Task details:
Find every line in the records below that holds the word "lines", and copy it out.

(Collected data entries)
┄┄┄┄┄┄┄┄┄┄

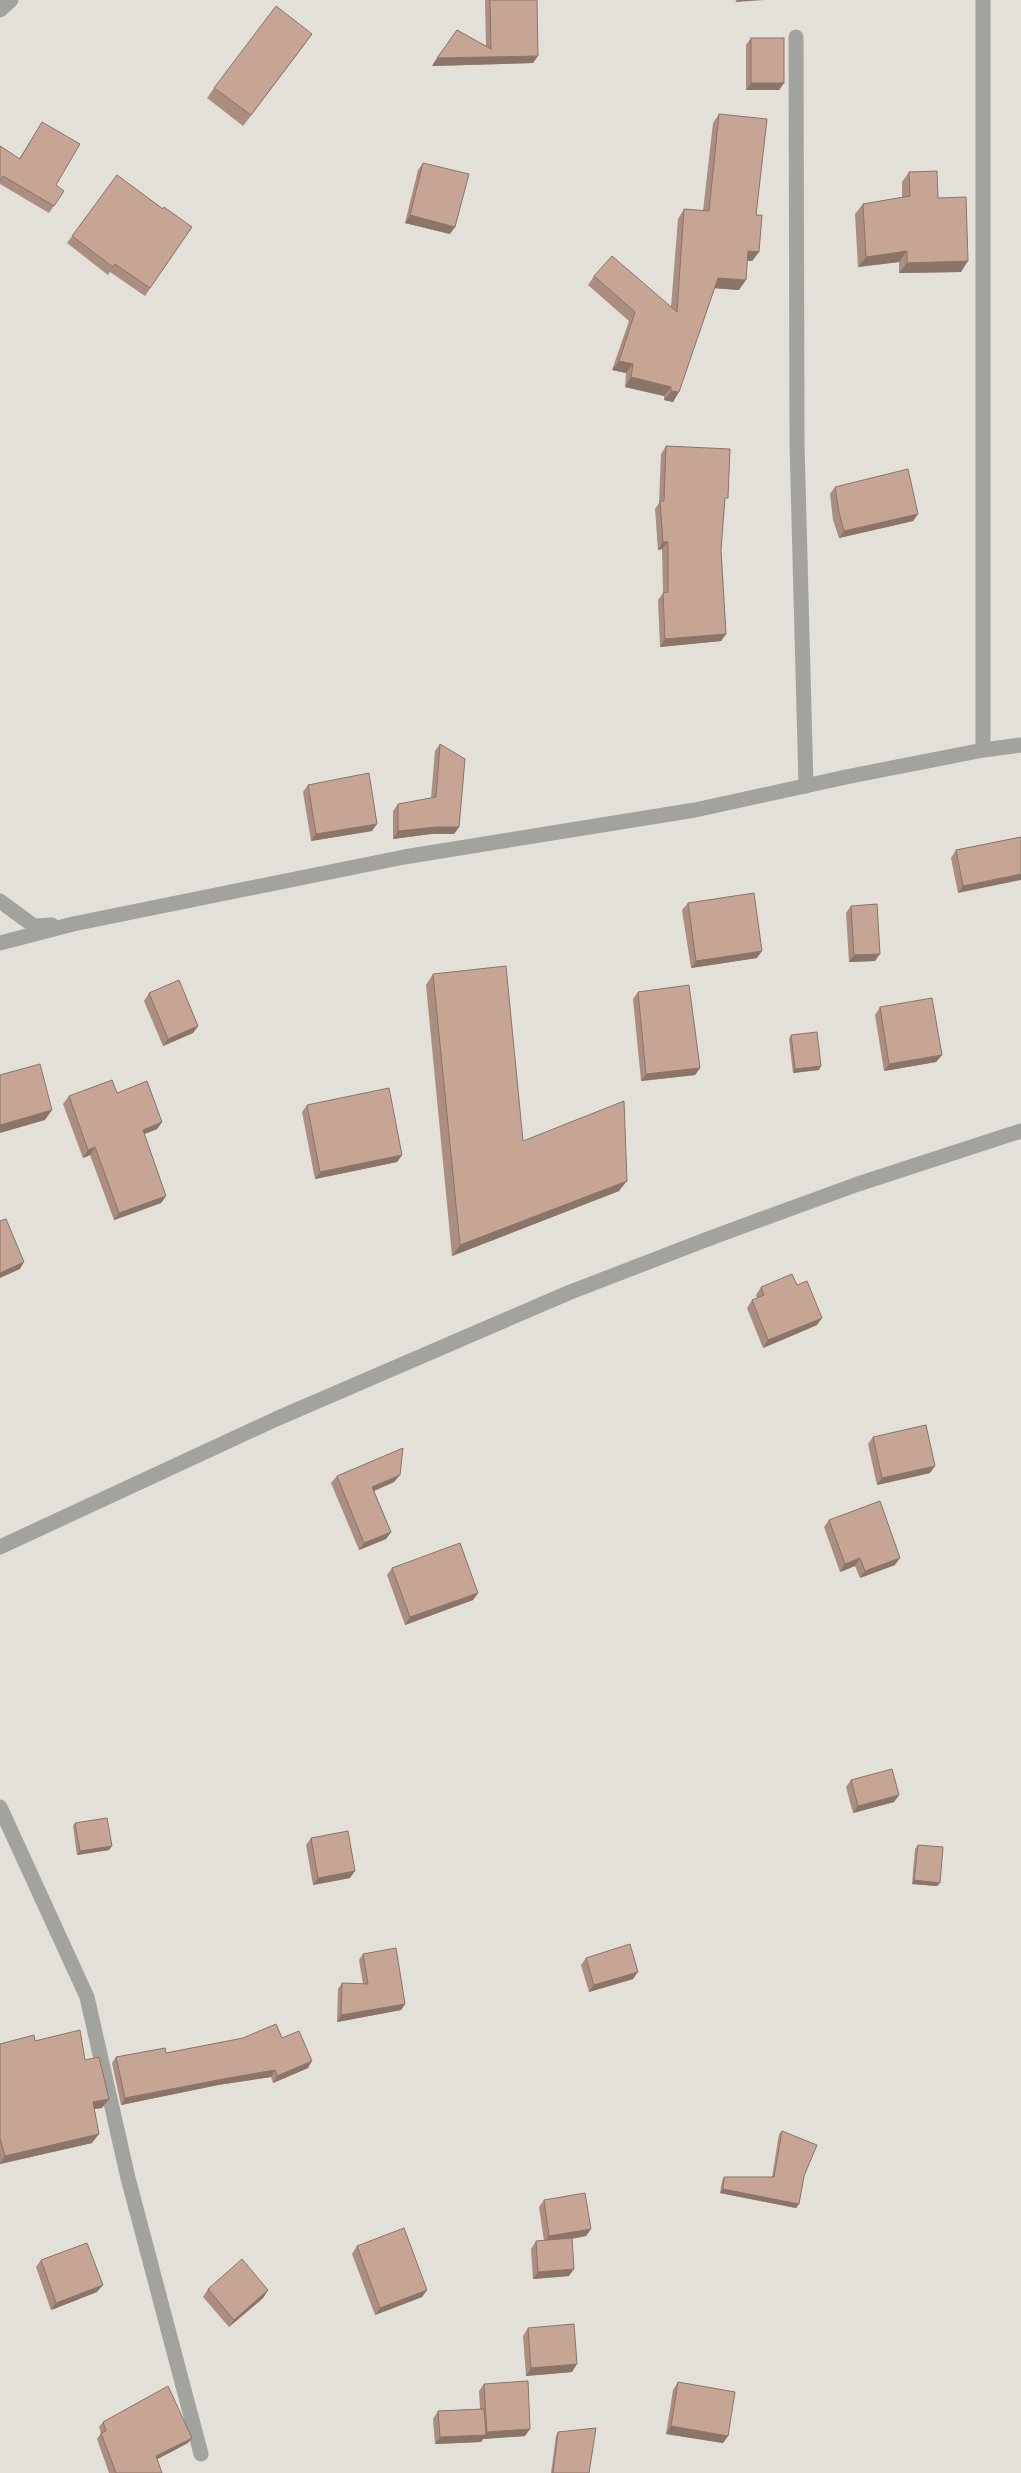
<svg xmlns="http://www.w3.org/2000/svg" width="1021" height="2473" font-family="'Times New Roman',serif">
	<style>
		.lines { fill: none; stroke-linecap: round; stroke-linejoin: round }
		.minor { stroke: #a2a29f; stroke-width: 15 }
		.wall { fill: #ab8e80 }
		.shaded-wall { fill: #8b7468 }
		.building { fill: #c7a595; stroke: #8b7468 }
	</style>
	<rect width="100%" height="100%" fill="#e3dfd9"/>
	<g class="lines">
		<g class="minor">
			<path d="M 983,0 L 983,750"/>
			<path d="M 0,10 L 11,0"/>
			<path d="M 796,37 L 797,444 L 806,786"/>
			<path d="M 0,901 L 34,926 L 52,925"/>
			<path d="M 0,943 L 73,924 L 404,857 L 695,810 L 846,777 L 983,750 L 1021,745"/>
			<path d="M 0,1547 L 276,1419 L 568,1293 L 713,1237 L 858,1184 L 1021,1131"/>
			<path d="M 0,1807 L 87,1997 L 128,2178 L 201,2454"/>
		</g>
	</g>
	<g class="wall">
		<path d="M 485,0 L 537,0 L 533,63 L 432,66 L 457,30 L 486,46 Z"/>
		<path d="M 312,34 L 243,126 L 207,98 L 214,88 Z"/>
		<path d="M 751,38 L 784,83 L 779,90 L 746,90 L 746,45 Z"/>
		<path d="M 719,114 L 759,252 L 752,261 L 747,261 L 739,290 L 715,288 L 673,402 L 664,400 L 664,396 L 625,387 L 626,373 L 612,370 L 629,321 L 588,285 L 594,276 L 671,307 L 678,219 L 684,209 L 703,211 L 713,123 Z"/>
		<path d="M 42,122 L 56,185 L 64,191 L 49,213 L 0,184 L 0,146 L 19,159 Z"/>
		<path d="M 423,163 L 450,234 L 405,223 L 418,170 Z"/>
		<path d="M 909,172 L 938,198 L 961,272 L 899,273 L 899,262 L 858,267 L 855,214 L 863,204 L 902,197 L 902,182 Z"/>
		<path d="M 117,175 L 163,209 L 192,227 L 145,296 L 110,272 L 108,275 L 67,243 Z"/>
		<path d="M 666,446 L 724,504 L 721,550 L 726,634 L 721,641 L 660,647 L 658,600 L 663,593 L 662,549 L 658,550 L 655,509 L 659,503 L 661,454 Z"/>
		<path d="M 835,487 L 918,514 L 913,521 L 839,538 L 833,520 L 830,494 Z"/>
		<path d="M 440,744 L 459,827 L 454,834 L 431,834 L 393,839 L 393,811 L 398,804 L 431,798 L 435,751 Z"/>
		<path d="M 308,785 L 372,831 L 311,841 L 303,792 Z"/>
		<path d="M 1021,837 L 958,893 L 951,858 L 956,850 Z"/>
		<path d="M 688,903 L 757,958 L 691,968 L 682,910 Z"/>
		<path d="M 851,906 L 875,961 L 849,962 L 846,913 Z"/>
		<path d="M 433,974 L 523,1141 L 619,1191 L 452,1256 L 426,985 Z"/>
		<path d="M 638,992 L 700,1068 L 695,1075 L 641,1081 L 633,999 Z"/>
		<path d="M 149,993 L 198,1026 L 193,1033 L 163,1046 L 144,1001 Z"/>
		<path d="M 880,1007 L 942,1055 L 936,1062 L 884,1071 L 875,1015 Z"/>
		<path d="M 791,1035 L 819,1070 L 793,1073 L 789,1039 Z"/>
		<path d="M 117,1093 L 162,1122 L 157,1129 L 144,1134 L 166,1196 L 161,1203 L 114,1220 L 90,1155 L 83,1158 L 63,1104 L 69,1096 Z"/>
		<path d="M 307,1105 L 402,1155 L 397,1162 L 315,1179 L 302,1112 Z"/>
		<path d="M 797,1285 L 817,1325 L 763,1348 L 747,1308 L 752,1300 L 757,1298 L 756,1295 L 761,1287 Z"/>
		<path d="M 873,1437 L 930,1473 L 877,1485 L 868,1444 Z"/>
		<path d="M 337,1476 L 394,1482 L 374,1491 L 391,1532 L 386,1539 L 359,1550 L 331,1483 Z"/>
		<path d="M 829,1520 L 895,1565 L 860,1578 L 855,1566 L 840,1572 L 824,1527 Z"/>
		<path d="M 392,1568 L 478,1593 L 473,1600 L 405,1625 L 387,1575 Z"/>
		<path d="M 851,1780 L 899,1795 L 894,1802 L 853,1813 L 846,1787 Z"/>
		<path d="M 75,1823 L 109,1850 L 77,1855 L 73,1826 Z"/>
		<path d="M 311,1838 L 350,1878 L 313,1885 L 306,1845 Z"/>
		<path d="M 918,1845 L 937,1886 L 912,1884 L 915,1849 Z"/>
		<path d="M 363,1954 L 405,2004 L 401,2010 L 337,2022 L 338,1989 L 342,1983 L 363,1984 L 359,1960 Z"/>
		<path d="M 586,1958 L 633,1979 L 589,1992 L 581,1965 Z"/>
		<path d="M 282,2038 L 308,2068 L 273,2083 L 271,2077 L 218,2085 L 121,2105 L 112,2063 L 116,2057 L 166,2053 Z"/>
		<path d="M 35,2041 L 85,2060 L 102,2108 L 94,2109 L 92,2143 L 0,2164 L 0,2044 Z"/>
		<path d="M 782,2131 L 804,2176 L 799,2204 L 796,2208 L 720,2193 L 722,2181 L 724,2177 L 772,2177 L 779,2134 Z"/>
		<path d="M 544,2200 L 591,2229 L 586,2236 L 572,2239 L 569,2276 L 533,2279 L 531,2249 L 536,2241 L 544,2241 L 539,2207 Z"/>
		<path d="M 357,2246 L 427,2290 L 422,2297 L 375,2315 L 352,2254 Z"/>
		<path d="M 41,2260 L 97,2292 L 51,2310 L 36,2267 Z"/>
		<path d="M 208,2289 L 268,2290 L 263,2298 L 229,2327 L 203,2297 Z"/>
		<path d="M 528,2328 L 572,2372 L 526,2376 L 523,2336 Z"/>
		<path d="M 678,2382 L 728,2436 L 723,2443 L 666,2434 L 673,2390 Z"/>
		<path d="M 484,2384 L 525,2436 L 483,2439 L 481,2442 L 435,2444 L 433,2419 L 438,2411 L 480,2409 L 479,2391 Z"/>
		<path d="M 103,2422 L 188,2443 L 157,2459 L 162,2473 L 109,2473 L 97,2439 L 101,2433 L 99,2427 Z"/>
		<path d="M 558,2432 L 589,2473 L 551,2473 L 556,2436 Z"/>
	</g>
	<g class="shaded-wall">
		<path d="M 737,0 L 765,0 L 735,2 Z"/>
		<path d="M 312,34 L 305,44 L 243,126 L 251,115 Z"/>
		<path d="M 538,56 L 533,63 L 432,66 L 437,58 Z"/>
		<path d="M 751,83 L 784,83 L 779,90 L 746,90 Z"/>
		<path d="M 410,215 L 455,227 L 450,234 L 405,223 Z"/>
		<path d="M 748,251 L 759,252 L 752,261 L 741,260 Z"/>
		<path d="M 907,251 L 899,262 L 858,267 L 866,257 Z"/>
		<path d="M 968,261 L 961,272 L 899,273 L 907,263 Z"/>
		<path d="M 718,278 L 746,280 L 739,290 L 711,288 Z"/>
		<path d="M 619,361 L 633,364 L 626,373 L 612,370 Z"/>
		<path d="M 631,377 L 671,387 L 664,396 L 625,387 Z"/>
		<path d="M 671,391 L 679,392 L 673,402 L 664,400 Z"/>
		<path d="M 918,514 L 913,521 L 839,538 L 844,531 Z"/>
		<path d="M 663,542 L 668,542 L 662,549 L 658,550 Z"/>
		<path d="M 726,634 L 721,641 L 660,647 L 665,639 Z"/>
		<path d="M 377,824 L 372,831 L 311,841 L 316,834 Z"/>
		<path d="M 436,827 L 459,827 L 454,834 L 431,834 L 393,839 L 398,831 Z"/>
		<path d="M 1021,874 L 1021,880 L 958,893 L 963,886 Z"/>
		<path d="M 762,951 L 757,958 L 691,968 L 696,961 Z"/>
		<path d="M 880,954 L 875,961 L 849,962 L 854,955 Z"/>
		<path d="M 198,1026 L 193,1033 L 163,1046 L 168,1039 Z"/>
		<path d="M 942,1055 L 936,1062 L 884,1071 L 889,1064 Z"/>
		<path d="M 821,1066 L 819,1070 L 793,1073 L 795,1069 Z"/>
		<path d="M 700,1068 L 695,1075 L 641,1081 L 646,1074 Z"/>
		<path d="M 52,1110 L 45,1120 L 0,1133 L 0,1125 Z"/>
		<path d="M 162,1122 L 157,1129 L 137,1137 L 143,1130 Z"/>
		<path d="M 95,1147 L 90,1155 L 83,1158 L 88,1150 Z"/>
		<path d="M 402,1155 L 397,1162 L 315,1179 L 320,1172 Z"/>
		<path d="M 627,1181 L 619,1191 L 452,1256 L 460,1245 Z"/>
		<path d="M 166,1196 L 161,1203 L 114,1220 L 119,1213 Z"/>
		<path d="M 24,1262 L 20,1269 L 0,1278 L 0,1273 Z"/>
		<path d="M 822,1318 L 817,1325 L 763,1348 L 768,1340 Z"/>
		<path d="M 935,1466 L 930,1473 L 877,1485 L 882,1478 Z"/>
		<path d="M 400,1475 L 394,1482 L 367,1494 L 372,1487 Z"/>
		<path d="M 391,1532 L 386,1539 L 359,1550 L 364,1543 Z"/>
		<path d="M 860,1558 L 855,1566 L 840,1572 L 845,1564 Z"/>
		<path d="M 900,1558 L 895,1565 L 860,1578 L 865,1571 Z"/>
		<path d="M 478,1593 L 473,1600 L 405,1625 L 410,1617 Z"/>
		<path d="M 899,1795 L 894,1802 L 853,1813 L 858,1806 Z"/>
		<path d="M 112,1846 L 109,1850 L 77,1855 L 80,1851 Z"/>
		<path d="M 355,1871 L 350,1878 L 313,1885 L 318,1878 Z"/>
		<path d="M 914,1880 L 940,1883 L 937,1886 L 912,1884 Z"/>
		<path d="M 638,1972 L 633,1979 L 589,1992 L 594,1985 Z"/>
		<path d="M 405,2004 L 401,2010 L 337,2022 L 341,2015 Z"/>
		<path d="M 312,2061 L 308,2068 L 273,2083 L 277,2076 Z"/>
		<path d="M 275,2070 L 271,2077 L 218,2085 L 121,2105 L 125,2098 L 223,2079 Z"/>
		<path d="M 109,2099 L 102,2108 L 87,2110 L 93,2102 Z"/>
		<path d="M 99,2134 L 92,2143 L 0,2164 L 0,2163 L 5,2156 Z"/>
		<path d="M 723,2189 L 799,2204 L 796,2208 L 720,2193 Z"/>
		<path d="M 591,2229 L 586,2236 L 544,2243 L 549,2236 Z"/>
		<path d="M 574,2269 L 569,2276 L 533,2279 L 538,2272 Z"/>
		<path d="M 103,2285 L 97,2292 L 51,2310 L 56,2303 Z"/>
		<path d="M 268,2290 L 263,2298 L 229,2327 L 234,2320 Z"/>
		<path d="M 427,2290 L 422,2297 L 375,2315 L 380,2308 Z"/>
		<path d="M 577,2364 L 572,2372 L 526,2376 L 531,2368 Z"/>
		<path d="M 671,2426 L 728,2436 L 723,2443 L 666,2434 Z"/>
		<path d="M 530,2429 L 525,2436 L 483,2439 L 481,2442 L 435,2444 L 440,2437 L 484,2435 L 487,2432 Z"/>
		<path d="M 192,2438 L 188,2443 L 152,2462 L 156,2456 Z"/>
	</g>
	<g class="building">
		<path d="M 490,0 L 537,0 L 538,56 L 437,58 L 457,30 L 491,49 Z"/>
		<path d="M 276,6 L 312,34 L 251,115 L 214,88 Z"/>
		<rect x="751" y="38" width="33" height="45"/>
		<path d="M 719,114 L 767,119 L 756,215 L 762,215 L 759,252 L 748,251 L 746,280 L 718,278 L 679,392 L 671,391 L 671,387 L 631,377 L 633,364 L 619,361 L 635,312 L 594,276 L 612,256 L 677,312 L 684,209 L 709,211 Z"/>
		<path d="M 42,122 L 80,144 L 56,185 L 64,191 L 54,206 L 3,176 L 0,181 L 0,146 L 20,159 Z"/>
		<path d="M 423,163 L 469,174 L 455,227 L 410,215 Z"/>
		<path d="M 937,171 L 938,198 L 966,197 L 968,261 L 907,263 L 907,251 L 866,257 L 863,204 L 910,196 L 909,172 Z"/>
		<path d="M 117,175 L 163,209 L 164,207 L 192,227 L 150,288 L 115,264 L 113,267 L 72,236 Z"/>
		<path d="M 666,446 L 730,449 L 728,498 L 725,498 L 721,550 L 726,634 L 665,639 L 663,593 L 668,592 L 668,542 L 663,542 L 660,501 L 664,501 Z"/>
		<path d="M 908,469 L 918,514 L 844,531 L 839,512 L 835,487 Z"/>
		<path d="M 440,744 L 465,759 L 459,827 L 436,827 L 398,831 L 398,804 L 436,797 Z"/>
		<path d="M 369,773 L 377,824 L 316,834 L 308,785 Z"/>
		<path d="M 1021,837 L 1021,874 L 963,886 L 956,850 Z"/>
		<path d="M 754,893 L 762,951 L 696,961 L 688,903 Z"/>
		<path d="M 877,904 L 880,954 L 854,955 L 851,906 Z"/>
		<path d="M 506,966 L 523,1141 L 624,1101 L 627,1181 L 460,1245 L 433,974 Z"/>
		<path d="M 179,980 L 198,1026 L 168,1039 L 149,993 Z"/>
		<path d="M 689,985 L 700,1068 L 646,1074 L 638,992 Z"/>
		<path d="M 932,998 L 942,1055 L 889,1064 L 880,1007 Z"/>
		<path d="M 817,1032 L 821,1066 L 795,1069 L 791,1035 Z"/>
		<path d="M 40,1064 L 52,1110 L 0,1125 L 0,1075 Z"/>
		<path d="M 112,1080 L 117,1093 L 147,1081 L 162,1122 L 143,1130 L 166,1196 L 119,1213 L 95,1147 L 88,1150 L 69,1096 Z"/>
		<path d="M 389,1088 L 402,1155 L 320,1172 L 307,1105 Z"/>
		<path d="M 6,1219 L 24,1262 L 0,1273 L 0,1221 Z"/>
		<path d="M 792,1274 L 797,1285 L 807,1281 L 822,1318 L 768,1340 L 752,1300 L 764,1295 L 761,1287 Z"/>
		<path d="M 926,1425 L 935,1466 L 882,1478 L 873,1437 Z"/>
		<path d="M 403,1448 L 400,1475 L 372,1487 L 391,1532 L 364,1543 L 337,1476 Z"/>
		<path d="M 880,1501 L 900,1558 L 865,1571 L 860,1558 L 845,1564 L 829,1520 Z"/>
		<path d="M 460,1543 L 478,1593 L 410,1617 L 392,1568 Z"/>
		<path d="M 892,1769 L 899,1795 L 858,1806 L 851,1780 Z"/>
		<path d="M 107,1818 L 112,1846 L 80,1851 L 75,1823 Z"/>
		<path d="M 348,1831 L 355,1871 L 318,1878 L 311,1838 Z"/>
		<path d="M 918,1845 L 943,1847 L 940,1883 L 914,1880 Z"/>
		<path d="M 630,1944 L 638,1972 L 594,1985 L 586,1958 Z"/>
		<path d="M 396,1948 L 405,2004 L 341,2015 L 342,1983 L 368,1984 L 363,1954 Z"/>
		<path d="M 276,2024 L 282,2038 L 299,2031 L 312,2061 L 277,2076 L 275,2070 L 223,2079 L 125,2098 L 116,2057 L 165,2048 L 166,2053 L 243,2038 Z"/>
		<path d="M 80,2030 L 85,2060 L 99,2057 L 109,2099 L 93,2102 L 99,2134 L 5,2156 L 0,2138 L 0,2044 L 34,2035 L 35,2041 Z"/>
		<path d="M 782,2131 L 817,2145 L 804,2176 L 799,2204 L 723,2189 L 724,2177 L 774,2177 Z"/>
		<path d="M 585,2193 L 591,2229 L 549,2236 L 544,2200 Z"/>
		<path d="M 404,2228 L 427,2290 L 380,2308 L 357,2246 Z"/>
		<path d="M 572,2238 L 574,2269 L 538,2272 L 536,2241 Z"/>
		<path d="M 87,2243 L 103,2285 L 56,2303 L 41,2260 Z"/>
		<path d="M 242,2259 L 268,2290 L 234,2320 L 208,2289 Z"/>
		<path d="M 574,2324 L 577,2364 L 531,2368 L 528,2328 Z"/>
		<path d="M 528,2381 L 530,2429 L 487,2432 L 484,2384 Z"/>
		<path d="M 678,2382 L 735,2392 L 728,2436 L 671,2426 Z"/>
		<path d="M 168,2386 L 192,2438 L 156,2456 L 162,2473 L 116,2473 L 101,2433 L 106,2431 L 103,2422 Z"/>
		<path d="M 484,2409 L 486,2435 L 440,2437 L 438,2411 Z"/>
		<path d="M 596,2428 L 589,2473 L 553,2473 L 558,2432 Z"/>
	</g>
</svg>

┄┄┄┄┄┄┄┄┄┄

Solution below:
		.lines { fill: none; stroke-linecap: round; stroke-linejoin: round }
	<g class="lines">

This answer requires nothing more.